Как ее мать я чувствую, что обязана быть здесь. И сколько бы раз вы ни говорили скорбящим родителям, что они не виноваты в смерти своего ребенка, они вам не поверят.
Могила Мары усеяна полевыми цветами, которые цветут здесь каждую весну и увядают к лету. Сейчас осень, поэтому ярких цветов нет, но видно, что за могилкой ухаживали. В вазах, расположенных по обе стороны от надгробия, стоят букеты свежесрезанных цветов, а рядом сидит стеклянный единорог.
— Дедушка Фишер сделал эту красоту! — верещит Хейзел, улыбаясь и рассматривая цветы.
Мой отец всегда следил за могилой Мары. Думаю, он находит умиротворение в том, что все еще может что-то сделать для нее или для нас. Ее имя на надгробии привлекает мое внимание. Оно усеяно блестками.
Мара Рэй Беккет.
Грудь сдавливает от боли. Боль настолько сильна, что после посещения могилы дочери мне всегда требуется несколько дней, чтобы избавиться от нее. Слезы жгут глаза, но я моргаю и смотрю, как дети прикрепляют к надгробию рисунки, которые они нарисовали.
Надолго мы не задерживаемся, потому что детям не терпится попасть к бабушке и дедушке.
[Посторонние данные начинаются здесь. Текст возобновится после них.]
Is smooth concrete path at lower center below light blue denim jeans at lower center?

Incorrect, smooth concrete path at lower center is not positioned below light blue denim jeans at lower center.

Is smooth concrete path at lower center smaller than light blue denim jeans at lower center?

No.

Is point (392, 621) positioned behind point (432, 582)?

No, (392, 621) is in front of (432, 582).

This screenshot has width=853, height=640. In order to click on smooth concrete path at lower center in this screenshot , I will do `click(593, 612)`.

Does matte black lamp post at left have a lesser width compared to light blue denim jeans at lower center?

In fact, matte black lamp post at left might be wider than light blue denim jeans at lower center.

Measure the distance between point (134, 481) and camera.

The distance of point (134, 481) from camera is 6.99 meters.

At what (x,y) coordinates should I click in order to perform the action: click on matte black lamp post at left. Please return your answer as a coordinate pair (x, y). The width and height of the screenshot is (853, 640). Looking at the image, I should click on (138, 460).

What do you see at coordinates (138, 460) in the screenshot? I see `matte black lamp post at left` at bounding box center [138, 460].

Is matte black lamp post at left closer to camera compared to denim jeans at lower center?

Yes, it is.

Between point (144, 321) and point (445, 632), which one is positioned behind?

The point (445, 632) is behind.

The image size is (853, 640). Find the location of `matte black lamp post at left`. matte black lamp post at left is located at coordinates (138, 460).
Родители Ноа живут на озере Трэвис.
У меня перехватывает дыхание, когда мы уходим. Я чувствую, что должна ей что-нибудь сказать, но не знаю, что именно. Я шепчу себе под нос: «Я скучаю по тебе», зная, что где-то там дочь слышит меня.
Сидя в машине, дети посвящают Ноа в каждую деталь о живых цветах и о том, как блестки на надгробии сияют под лучами солнца. Он молчит, крепко вцепившись в руль двумя руками.
Мы не разговариваем все пятнадцать минут езды до дома его родителей. Хейзел в сотый раз поет песенку про детеныша акулы, и к тому моменту, когда мы проезжаем вниз по длинной грунтовой дороге, Ноа выглядит так, будто его сейчас вырвет. Он побледнел и тяжело дышит.
Я опять же без его помощи вытаскиваю детей из машины. Он смотрит на меня поверх крыши автомобиля, и я вижу, как муж хмурится. Ноа хочет что-то сказать, но не говорит. Может быть, он не может. Хотя даже если бы и мог, он не сделал бы этого. Ноа просто разворачивается и уходит по тропинке к озеру, никому не сказав ни слова.
Его мама стоит на крыльце в окружении детей. Даже Фин теперь не хочет иметь со мной ничего общего, как только замечает отца Ноа.